KM 5433 Blog/Joe Colannino

A blog discussing knowledge management and library science issues.

Monday, September 04, 2006

Review and Discussion -- Memex at 60: Internet or iPod?

Richard H. Veith's Memex at 60: Internet or iPod? discusses a prescient 1945 article by MIT researcher Vannevar Bush entitled “As We May Think.” Originally published in the Atlantic Monthly in July 1945, Bush coined the term Memex to describe a mechanized private library. Since Bush’s publication, many of the features of the Memex have now been realized in a technology that indexes a vast interconnection of documents we know today as the internet – but not so fast.

According to Bush, the Memex was a device that could “file items by association and run through trails of associations at the touch of a button.” Is this something different than the internet? Are we engaging in textual eisegesis – importing a 21st century perspective into a 1940s document? In part, yes, according to Veith. Veith points out that Memex was for personal use and not a way of indexing publicly available documents. It was envisioned to use vacuum tubes and a telephone-exchange model which seems to me to have more in common with the address system used in a database. But Veith says it did not envision a database either, merely a mechanized library to supplement and to extend the user’s own memory.
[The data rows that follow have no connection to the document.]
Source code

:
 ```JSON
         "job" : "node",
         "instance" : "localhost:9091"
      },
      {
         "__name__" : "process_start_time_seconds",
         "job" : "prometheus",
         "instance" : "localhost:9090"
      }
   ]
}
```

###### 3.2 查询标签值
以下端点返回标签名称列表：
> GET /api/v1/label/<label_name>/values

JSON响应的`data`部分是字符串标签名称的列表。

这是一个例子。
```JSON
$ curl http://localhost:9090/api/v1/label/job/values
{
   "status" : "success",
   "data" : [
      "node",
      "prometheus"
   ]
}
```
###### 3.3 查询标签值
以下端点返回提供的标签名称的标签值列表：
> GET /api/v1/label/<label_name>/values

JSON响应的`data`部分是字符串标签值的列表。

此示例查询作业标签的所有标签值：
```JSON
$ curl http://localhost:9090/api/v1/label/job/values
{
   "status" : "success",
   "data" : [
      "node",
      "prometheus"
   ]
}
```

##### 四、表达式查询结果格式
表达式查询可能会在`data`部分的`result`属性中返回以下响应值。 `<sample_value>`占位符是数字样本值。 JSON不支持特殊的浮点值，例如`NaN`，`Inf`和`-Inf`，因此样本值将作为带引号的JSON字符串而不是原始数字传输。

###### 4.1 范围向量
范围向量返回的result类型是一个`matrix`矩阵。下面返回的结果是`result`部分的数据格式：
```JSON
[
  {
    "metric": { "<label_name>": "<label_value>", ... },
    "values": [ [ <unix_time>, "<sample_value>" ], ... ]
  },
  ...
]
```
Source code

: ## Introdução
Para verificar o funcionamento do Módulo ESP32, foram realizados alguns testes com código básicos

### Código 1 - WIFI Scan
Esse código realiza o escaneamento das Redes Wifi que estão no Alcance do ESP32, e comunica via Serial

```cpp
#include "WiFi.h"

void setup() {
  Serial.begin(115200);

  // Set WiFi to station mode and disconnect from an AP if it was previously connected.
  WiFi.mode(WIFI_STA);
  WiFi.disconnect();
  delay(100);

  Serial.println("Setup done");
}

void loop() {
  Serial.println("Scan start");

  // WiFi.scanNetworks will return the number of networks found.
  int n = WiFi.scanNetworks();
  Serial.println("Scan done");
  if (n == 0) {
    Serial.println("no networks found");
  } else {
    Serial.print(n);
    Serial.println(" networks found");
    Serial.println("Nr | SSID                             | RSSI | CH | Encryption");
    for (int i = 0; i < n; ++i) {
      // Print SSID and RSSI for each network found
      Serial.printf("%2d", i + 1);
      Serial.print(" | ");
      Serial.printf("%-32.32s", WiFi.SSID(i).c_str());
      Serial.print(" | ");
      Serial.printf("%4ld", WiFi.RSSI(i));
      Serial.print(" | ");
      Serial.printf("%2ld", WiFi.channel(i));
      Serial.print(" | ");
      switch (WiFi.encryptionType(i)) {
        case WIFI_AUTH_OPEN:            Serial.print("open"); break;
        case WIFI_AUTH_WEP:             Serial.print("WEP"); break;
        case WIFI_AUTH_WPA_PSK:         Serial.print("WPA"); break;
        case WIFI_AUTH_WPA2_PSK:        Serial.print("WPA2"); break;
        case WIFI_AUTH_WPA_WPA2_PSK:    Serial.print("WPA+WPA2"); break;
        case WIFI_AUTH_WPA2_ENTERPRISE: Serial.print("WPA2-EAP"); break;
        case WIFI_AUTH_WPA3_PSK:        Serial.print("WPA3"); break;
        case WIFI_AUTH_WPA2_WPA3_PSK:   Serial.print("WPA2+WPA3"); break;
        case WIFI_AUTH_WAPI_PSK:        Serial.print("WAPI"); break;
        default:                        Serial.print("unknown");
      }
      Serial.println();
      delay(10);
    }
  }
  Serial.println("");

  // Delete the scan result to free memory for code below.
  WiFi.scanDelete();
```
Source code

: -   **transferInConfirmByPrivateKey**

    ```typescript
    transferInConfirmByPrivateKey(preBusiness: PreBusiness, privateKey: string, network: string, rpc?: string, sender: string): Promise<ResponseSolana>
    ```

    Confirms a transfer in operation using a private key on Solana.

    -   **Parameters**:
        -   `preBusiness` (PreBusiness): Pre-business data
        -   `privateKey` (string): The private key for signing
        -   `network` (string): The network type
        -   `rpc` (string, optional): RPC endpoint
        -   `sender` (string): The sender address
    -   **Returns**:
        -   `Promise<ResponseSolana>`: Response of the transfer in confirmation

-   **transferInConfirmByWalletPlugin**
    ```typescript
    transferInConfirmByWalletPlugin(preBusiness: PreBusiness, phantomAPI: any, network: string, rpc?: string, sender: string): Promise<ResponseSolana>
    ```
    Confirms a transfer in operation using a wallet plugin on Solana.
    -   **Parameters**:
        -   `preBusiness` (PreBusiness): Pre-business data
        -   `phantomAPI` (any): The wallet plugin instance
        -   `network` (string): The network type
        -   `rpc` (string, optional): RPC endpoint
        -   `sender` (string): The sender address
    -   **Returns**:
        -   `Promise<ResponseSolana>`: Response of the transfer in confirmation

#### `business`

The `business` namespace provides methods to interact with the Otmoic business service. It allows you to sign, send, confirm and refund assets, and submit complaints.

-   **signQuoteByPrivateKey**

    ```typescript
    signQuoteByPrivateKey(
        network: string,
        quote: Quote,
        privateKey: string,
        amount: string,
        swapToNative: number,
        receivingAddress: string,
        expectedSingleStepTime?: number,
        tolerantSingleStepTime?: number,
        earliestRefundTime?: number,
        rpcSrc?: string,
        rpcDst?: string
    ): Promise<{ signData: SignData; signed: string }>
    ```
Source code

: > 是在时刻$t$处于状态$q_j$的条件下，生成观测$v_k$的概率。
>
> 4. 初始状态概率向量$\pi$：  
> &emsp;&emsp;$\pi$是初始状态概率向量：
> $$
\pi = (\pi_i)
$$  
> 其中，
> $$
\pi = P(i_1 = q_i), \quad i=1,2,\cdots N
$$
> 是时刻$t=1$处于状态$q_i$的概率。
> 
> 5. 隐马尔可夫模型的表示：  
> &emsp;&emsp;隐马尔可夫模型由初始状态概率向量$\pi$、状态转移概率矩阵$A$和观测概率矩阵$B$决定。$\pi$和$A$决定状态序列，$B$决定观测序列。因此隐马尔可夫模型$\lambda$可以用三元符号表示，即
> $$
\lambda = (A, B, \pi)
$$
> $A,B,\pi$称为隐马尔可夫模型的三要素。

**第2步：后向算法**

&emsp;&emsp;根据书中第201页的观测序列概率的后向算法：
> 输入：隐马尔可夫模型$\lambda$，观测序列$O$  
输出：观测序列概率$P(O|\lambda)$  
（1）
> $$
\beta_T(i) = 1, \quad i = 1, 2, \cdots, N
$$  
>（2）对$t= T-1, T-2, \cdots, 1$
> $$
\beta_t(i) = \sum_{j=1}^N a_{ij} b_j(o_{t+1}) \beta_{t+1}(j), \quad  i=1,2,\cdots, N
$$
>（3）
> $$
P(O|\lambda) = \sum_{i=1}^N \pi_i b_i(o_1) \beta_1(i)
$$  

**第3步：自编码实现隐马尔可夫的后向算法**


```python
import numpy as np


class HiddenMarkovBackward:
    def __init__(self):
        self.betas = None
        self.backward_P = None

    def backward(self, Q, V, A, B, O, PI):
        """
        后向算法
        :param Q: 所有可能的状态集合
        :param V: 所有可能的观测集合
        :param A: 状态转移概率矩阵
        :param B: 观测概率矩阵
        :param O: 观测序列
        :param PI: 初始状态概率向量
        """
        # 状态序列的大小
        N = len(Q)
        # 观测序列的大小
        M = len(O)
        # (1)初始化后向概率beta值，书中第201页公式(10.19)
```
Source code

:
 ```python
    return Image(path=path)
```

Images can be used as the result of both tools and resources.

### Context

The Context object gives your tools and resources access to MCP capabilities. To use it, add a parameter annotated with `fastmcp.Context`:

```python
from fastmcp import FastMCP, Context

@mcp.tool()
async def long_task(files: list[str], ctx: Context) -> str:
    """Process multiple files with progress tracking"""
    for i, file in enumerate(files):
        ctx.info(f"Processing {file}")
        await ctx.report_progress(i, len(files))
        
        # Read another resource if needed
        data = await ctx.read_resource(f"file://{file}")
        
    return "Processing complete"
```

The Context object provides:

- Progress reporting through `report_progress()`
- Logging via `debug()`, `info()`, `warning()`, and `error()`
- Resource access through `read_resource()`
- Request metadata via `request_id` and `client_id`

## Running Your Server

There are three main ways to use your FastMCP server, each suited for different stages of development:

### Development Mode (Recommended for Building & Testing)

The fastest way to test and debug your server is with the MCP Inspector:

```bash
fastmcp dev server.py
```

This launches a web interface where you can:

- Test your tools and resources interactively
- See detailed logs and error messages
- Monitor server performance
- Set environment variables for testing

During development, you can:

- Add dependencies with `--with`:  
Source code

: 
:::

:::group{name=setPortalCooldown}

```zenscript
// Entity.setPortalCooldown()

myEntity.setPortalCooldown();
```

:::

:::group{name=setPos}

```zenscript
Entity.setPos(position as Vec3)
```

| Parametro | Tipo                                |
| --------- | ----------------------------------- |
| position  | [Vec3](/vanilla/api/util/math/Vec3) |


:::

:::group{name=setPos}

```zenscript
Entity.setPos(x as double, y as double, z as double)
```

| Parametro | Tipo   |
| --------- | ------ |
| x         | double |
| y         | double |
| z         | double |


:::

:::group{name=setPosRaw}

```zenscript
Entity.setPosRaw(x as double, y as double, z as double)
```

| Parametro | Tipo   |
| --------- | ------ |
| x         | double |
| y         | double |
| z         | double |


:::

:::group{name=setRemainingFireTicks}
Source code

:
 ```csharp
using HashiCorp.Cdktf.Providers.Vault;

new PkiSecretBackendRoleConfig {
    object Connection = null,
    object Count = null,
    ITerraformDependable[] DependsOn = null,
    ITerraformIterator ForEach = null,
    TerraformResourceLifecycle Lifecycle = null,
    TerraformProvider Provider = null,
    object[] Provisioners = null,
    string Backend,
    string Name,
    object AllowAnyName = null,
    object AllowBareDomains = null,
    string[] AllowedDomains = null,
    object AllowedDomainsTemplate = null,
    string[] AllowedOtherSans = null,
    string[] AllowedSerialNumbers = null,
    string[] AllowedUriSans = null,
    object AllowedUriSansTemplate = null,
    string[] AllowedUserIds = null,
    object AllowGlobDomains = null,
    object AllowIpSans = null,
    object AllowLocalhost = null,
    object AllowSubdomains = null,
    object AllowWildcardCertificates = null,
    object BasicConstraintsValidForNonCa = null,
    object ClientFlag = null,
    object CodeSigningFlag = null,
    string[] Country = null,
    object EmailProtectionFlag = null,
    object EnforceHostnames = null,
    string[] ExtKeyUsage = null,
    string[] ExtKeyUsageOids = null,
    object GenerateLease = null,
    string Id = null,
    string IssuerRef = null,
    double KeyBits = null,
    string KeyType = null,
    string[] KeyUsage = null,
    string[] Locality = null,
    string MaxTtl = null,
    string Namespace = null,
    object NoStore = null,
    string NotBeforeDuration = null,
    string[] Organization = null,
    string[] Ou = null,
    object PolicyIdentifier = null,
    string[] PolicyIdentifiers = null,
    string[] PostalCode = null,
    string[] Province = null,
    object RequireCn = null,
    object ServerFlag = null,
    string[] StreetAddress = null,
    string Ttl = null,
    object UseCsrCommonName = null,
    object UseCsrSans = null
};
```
Eisegesis in Textual Documents

This brings up a more generic problem, and here, I wish to digress to a discussion of eisegesis in general. This is a great problem in the analysis of any ancient text, but as the Veith article shows, even writing removed barely a generation from its readership is prone to this kind of misunderstanding. I shall make my point with two brief examples.

Thomas Will, an early diabetes researcher, noted that the urine of diabetics tastes “wonderfully sweet.” “Yuk!” is no doubt, the reader’s first reaction. But is the text really saying what we think it is saying?

In the 17th century, when Will made his observation, researchers had a paucity of scientific devices. They were forced to use their five senses. As a matter of historical fact, Will’s observation is very fortunate in the history of diagnosis and treatment of diabetes.“Okay, fine,” the reader may think, “but why does Will describe the flavor as wonderful?” The answer may surprise you. In the 17th century, “wonderful” was used in a more etymologically correct way, meaning “full of wonder or amazement.” Will is not describing something delicious. He is describing something unexpected, amazing, or baffling. If Will were alive today he would have likely said that the urine of diabetics is “unexpectedly sweet.”

In another example from the not-too-distant past, John Adams, the United States’ second president and a lifelong protestant, says his first Catholic Mass was both “wonderful and awful.” Well, which was it? Actually, as historian David McCullough noted on page 84 of his biography of Adams, the word “awful” meant “‘full of awe,’ or ‘that which strikes with awe, or fills with reverence.’” In other words, the Catholic Mass was amazing and awe-inspiring, to use modern textual equivalents.

History and context are the key tenets of hermeneutics – the science of textual interpretation. Can we really understand ancient works like Homer’s Iliad, the Bible, or Egyptian hieroglyphics? These works have the additional complication that the target and receptor languages are different (e.g., from ancient Greek to modern English). Notwithstanding, the same principles apply. So long as the text is translated with diligent consideration of history and context we shall not go awry.